None of these, however, are fatal flaws in our model.
So, is this cluster going to be stable over long timescales? That, after all, is the question we’re trying to answer. Well, to start, there are several things in our favor:
- The cluster contains $\sim10^3$ stars, which is a decent amount for an open cluster. I think that should make it more likely to end up with a sizable number of stars.
- The black hole is quite massive compared to the cluster - more massive than the rest of the cluster, in fact. I did this on purpose, because it means that the black hole’s sphere of influence is over half the tidal radius of the entire cluster. Again, this should make it easier to retain more stars.
Let’s do a more formal assessment (based on e.g. these notes). Let the mean mass of a star in the cluster be $m_m$. By the virial theorem, the speed $v$ of a star at $R\approx. R_t$ is given by
$$v^2\approx\frac{GNm_m}{R_t}\tag{7}$$
The time it takes a star to travel $R_t$, the crossing time $t_c$, is
$$t_c=R/v\tag{8}$$
and the relaxation time $t_r$, the time over which encounters with other stars begin to have an effect on the motion of a star, is
$$t_r\approx\frac{0.1N}{\ln N}t_c\tag{9}$$
Furthermore, if a percent $\gamma$ of stars have a velocity above a certain critical value, then the evaporation time of the system is
$$t_e=\frac{t_r}{\gamma}\approx t_r\times10^2\tag{10}$$
So, what critical parameters have changed now that we added the Bahcall-Wolf cusp? Well, we can safely assume that $m_m$ and $R_t$ are the same, as we specified them. It turns out, however, than $N$ has changed. Integrating over the piecewise density distribution gives $n(R_t)=0.89$, meaning that we have fewer stars in the cluster.
At the same time, the total mass of the cluster is much, much larger, since the black hole’s mass is substantially greater than the mass of the stars. Therefore,
$$v^2\approx\frac{GNm_m+M_{BH}}{R_t}$$
Having fewer stars and adding a black hole will lead to a much shorter relaxation time. Even if we extend the tidal radius (as would be expected), the black hole still won’t help stars at the outside of the cluster. I recall one paper noting that in the case of a black hole with a mass somewhat less than that of the cluster, most of the stars in the outer regions of the cluster will behave just as if the cluster was perfectly described by a King model, with no central black hole.

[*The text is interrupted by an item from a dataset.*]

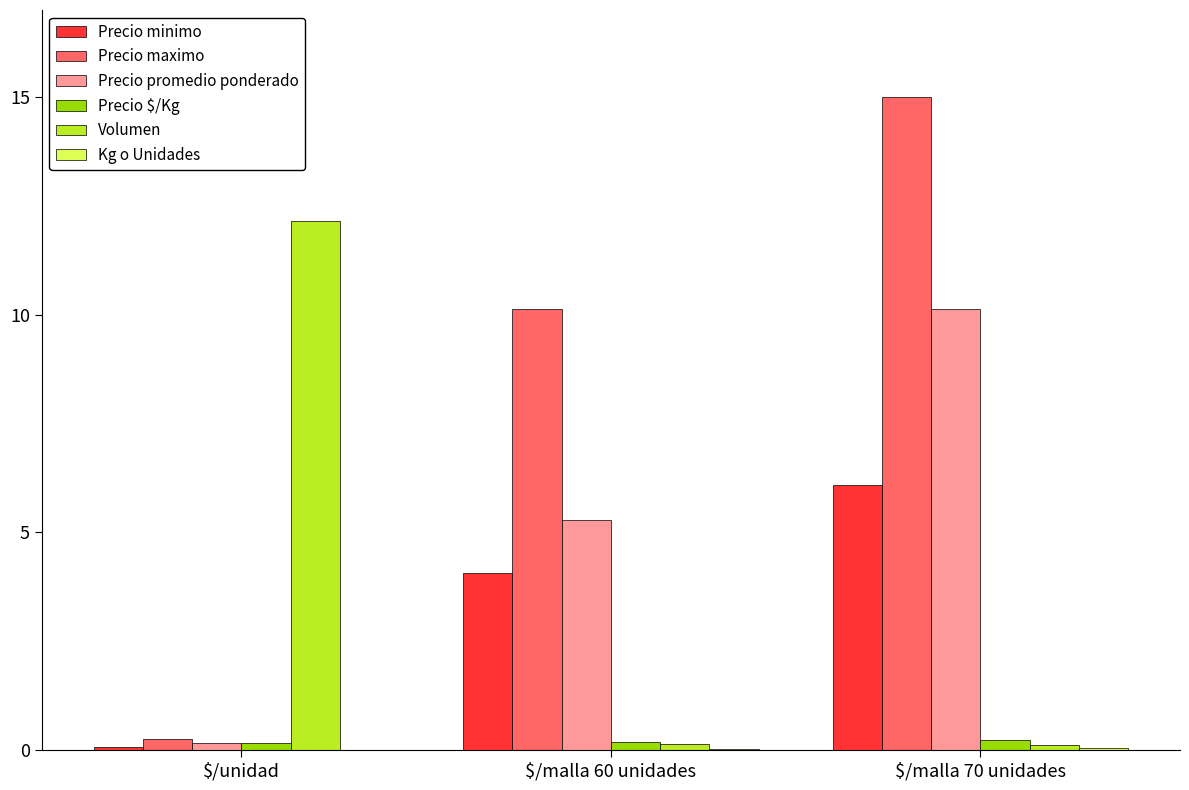

What is the sum of all Precio $/Kg values?

0.5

At the center of the cluster, there will indeed be some significant effects - and since the number density is much greater there, a large fraction of the stars should be impacted. I’m reluctant to draw analogies between stellar clusters and galaxies, but stars near the center should be influenced just like stars near the supermassive black hole at the center of the Milky Way, Sagittarius A*, orbit the black hole. The analogy is actually fairly good: Most stars in a galaxy don’t orbit the central supermassive black hole; they orbit the total mass of the galaxy. It’s a self-gravitating system, not a set of bodies orbiting one massive one. At the very center, however, stars are clearly orbiting Sagittarius A*. The same holds true for our open cluster.
So, to summarize:
- Stars in the outer regions of the open cluster will likely leave the cluster at the same time or earlier than if there was no intermediate mass black hole at the center.
- Stars within the sphere of influence of the black hole, especially within the Bahcall-Wolf cusp, will be influenced strongly by the black hole and may directly orbit it.
- The cluster will largely “evaporate” on the same timescale (though likely a shorter one) than if it had no central black hole. However, I think the central group of stars will remain bound to the black hole. Eventually, this will be all that remains of the open cluster, if the orbits are stable.
- Whether or not life can survive on planets orbiting these stars is another question entirely, and I’ll deal with that in a future edit of this answer, if you want.